Getting ntfs-reclaim

Either compile from source using Rust's cargo or download a a version for Linux / Windows from the GitHub release page.

Missing Stuff

  • Attributes
  • Alternate streams
  • File Dates
  • Attribute Lists (internal feature used for files with large meta-data)

Similar Software

  • Various commercial offerings
  • Scrounge NTFS:
    • Most similar, works well.
    • ntfs-reclaim might be able to recover more file-names and be a bit more resilient.
  • Salvage NTFS: outdated, hard to get working today.
  • photorec from TestDisk:
    • Uses different approach, can be combined with ntfs-reclaim

AFAIK, ntfs-reclaim is the only free software that can use ddrescue image maps. It uses the map file to generate a report of corrupted files.
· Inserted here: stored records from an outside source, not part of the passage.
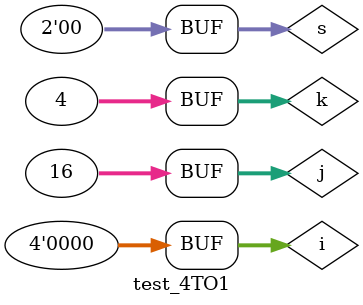
<source format=v>
module test_4TO1;

  reg [3:0] i;
  reg [1:0]s;
  wire y;
 
  mux4 m(i,s,y);
integer k,j;

initial begin
i=0;
s=0;
	for(k=0;k<4;k=k+1)
	begin
		for(j=0;j<16;j=j+1)
		begin
		i=i+1;
		#5;
		end
		s=s+1;
   end
end
endmodule
</source>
Analysis Algorithm (Technical Details)

  1. Parse the boot record, if not possible (corruption), use the values provided on command-line.
  2. Perform a full scan of the image looking for File Records and Index signatures.
  3. Figure out the directory structure from the parsed File Records and Indices. Prefer the File Records as a more reliable source for file-names.
  4. Dump all files using the given directory structure.

MFT IDs

The File Records use their index in the MFT (Master File Table) to refer to each other. We reconstruct the MFT ID based on the position of the record relative to --mft-first-cluster (if it is available).

On NTFS 3.1+ , the MFT ID is also written in the record. If both sources are available, the record is didscared if they do not match.